Bearish guidance, same upside

When management issues optimistic outlooks during a bear market, investors critique them as delusional. The same typically applies when pessimistic outlooks are delivered during bull markets. In the case of 3M, management has pointed to 2023 revenue being flat or even contracting by 3%. This statement seems pretty attached to reality given that the consumer and healthcare business segments may remain a bit slow during the coming months as markets and consumers adjust to higher costs and interest rates.
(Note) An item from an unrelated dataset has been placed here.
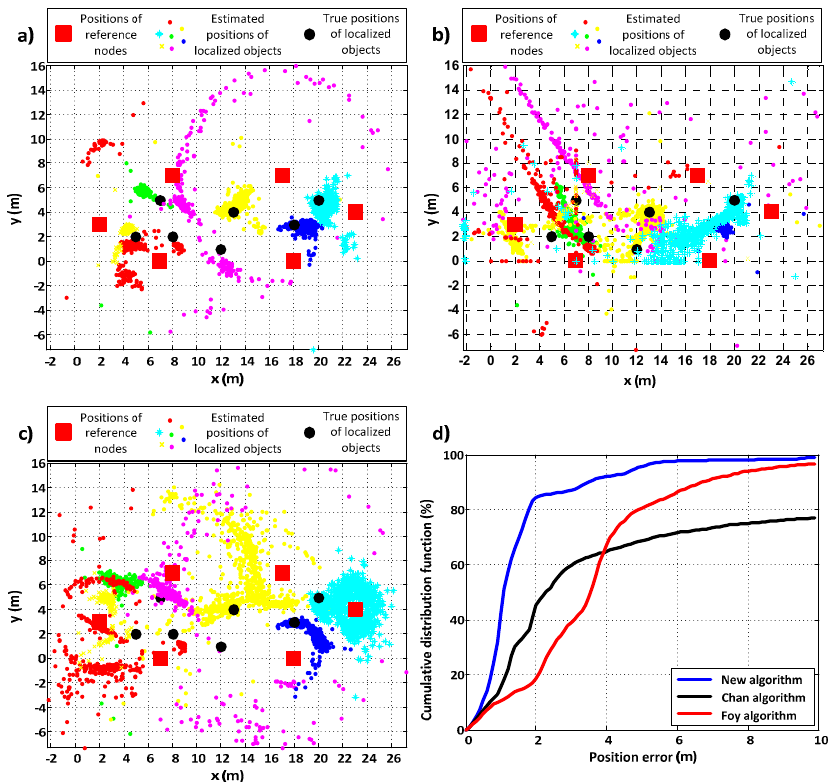
Figure 7. Comparative analysis of the performance of ( a ) the new algorithm, ( b ) the Chan algorithm, ( c ) the Foy algorithm, and ( d ) the cumulative distribution functions of position errors when all devices were deployed within one corridor, with assurance of good geometry.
Further disappointing analysts and wall street estimates, management pointed to adjusted earnings per share from $8.50 to $9.00. Earnings per share as of 2022 stand at $10.18 equating to a price-to-earnings ratio of 10.1x, shall stock prices remain compressed investors are looking at a 2023 price-to-earnings ratio of 12.1x to 11.4x. Whichever way analysts look at it, the reputable household name seems undervalued even when considering management's bearish guidance. Consensus upside by analysts seems to agree with this angle.

Technically speaking

Not only are 52-week low prices enough of an incentive for investors to add MMM to a sensible watchlist, but there is also a tremendous support level in the $89.40 to $98.40 per share range, which has been tested multiple times since 2004. A weekly Fibonacci retracement will reveal that the stock is trading within the "golden ratio" of 78.6% and 61.8% retraction, nicknamed because of its high predictability of pushing prices back.

Lastly, there are strong bullish divergences in weekly indicators such as RSI, Stochastics, and MoneyFlowIndex. Bullish divergences are determined when the stock price makes lower lows and lower highs while the chosen indicator makes higher highs and/or higher lows. The technicals and fundamentals may have finally cooperated to bring 3M on a silver platter.